Id. at 1245 (citations omitted). These procedural benefits of Chapter 154 are available only if

“(1) the Attorney General of the United States certifies that a State has established a mechanism

for providing counsel in postconviction proceedings as provided in section 2265; and (2) counsel

was appointed pursuant to that mechanism, petitioner validly waived counsel, or petitioner was

found not to be indigent.” 28 U.S.C. § 2261(b). The Attorney General’s certification decisions

are subject to de novo review by the District of Columbia Circuit. Id. § 2265(c)(2), (3).

Chapter 154 also requires the Attorney General to “promulgate regulations to implement

the certification procedure,” id. § 2265(b), which the Attorney General did on September 23,

2013, see Certification Process for State Capital Counsel Systems, Fed. Reg. 58,160 (Sept. 23,

2013) (codified at 28 C.F.R. pt. 26).

The [2013] Regulations establish a procedure for certifying whether a state’s mechanism is adequate for the appointment of professionally competent counsel to represent indigent capital prisoners during state postconviction proceedings. The [2013] Regulations require a state to request certification; the Attorney General must post the state’s request on the Internet, solicit public comments, and review such comments during the certification process. If the Attorney General certifies that a state’s capital-counsel mechanism conforms to the requirements of Chapter 154 and the [2013] Regulations, she [or he] must also determine the date on which the state established its mechanism. The certification is effective as to the date the Attorney General finds the state established its adequate mechanism; as this date can be in the past, a certification decision may be applied retroactively.

The [2013] Regulations also set forth the substantive criteria that a state’s capital- counsel mechanism must be certified.
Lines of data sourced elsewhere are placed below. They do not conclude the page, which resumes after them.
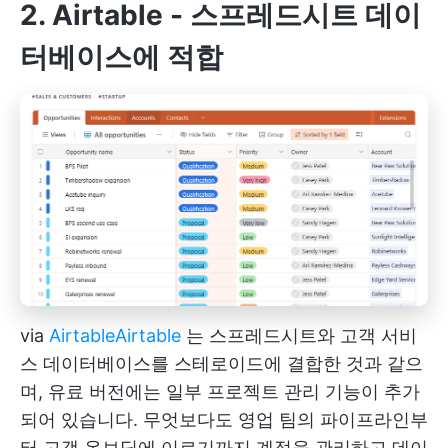
2. Airtable - 스프레드시트 데이
터베이스에 적합
via
Airtable
Airtable
는 스프레드시트와 고객 서비
스 데이터베이스를 스테로이드에 결합한 것과 같으
며, 유료 버전에는 일부 프로젝트 관리 기능이 추가
되어 있습니다. 무엇보다도 영업 팀의 파이프라인부
터 고객 온보딩에 이르기까지 계정을 관리하고 데이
Consistent with 28 U.S.C. § 2261(c)–(d), a state’s mechanism must require a court of record to appoint counsel to represent an indigent capital prisoner in state postconviction proceedings unless a capital prisoner competently rejected the offer of counsel or was not indeed indigent. If the court appoints counsel, the attorney must not have represented the prisoner at trial, unless the attorney and prisoner expressly agree otherwise. Under the [2013] Regulations, a state’s capital-counsel mechanisms must include competency and compensation standards for counsel appointed pursuant to the mechanism. The [2013] Regulations provide two competency benchmarks, as well as a catchall provision for mechanism that otherwise reasonably assure a level of proficiency

3 appropriate for State postconviction litigation in capital cases. Similarly, the [2013] Regulations provide four compensation benchmarks, as well as a catchall provision for mechanisms that are otherwise reasonably designed to ensure the availability for appointment of counsel satisfying the competency standards.